══ Task input

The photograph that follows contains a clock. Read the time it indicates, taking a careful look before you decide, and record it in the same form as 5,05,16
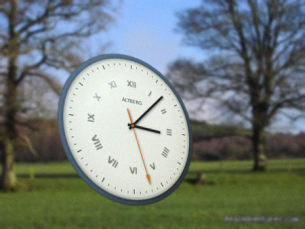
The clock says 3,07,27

════
══ Task input

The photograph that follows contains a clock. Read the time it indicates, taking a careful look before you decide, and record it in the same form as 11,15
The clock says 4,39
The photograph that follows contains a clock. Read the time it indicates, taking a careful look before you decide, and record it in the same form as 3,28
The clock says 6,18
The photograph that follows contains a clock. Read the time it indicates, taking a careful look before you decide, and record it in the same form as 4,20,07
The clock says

════

_Exercise task_
Copy out the items word for word, beginning at the line that contains "form as 5,05,16" and stopping after the line that contains "The clock says 3,07,27". Don't include the picture in your copy.

_Worked answer_
The photograph that follows contains a clock. Read the time it indicates, taking a careful look before you decide, and record it in the same form as 5,05,16
The clock says 3,07,27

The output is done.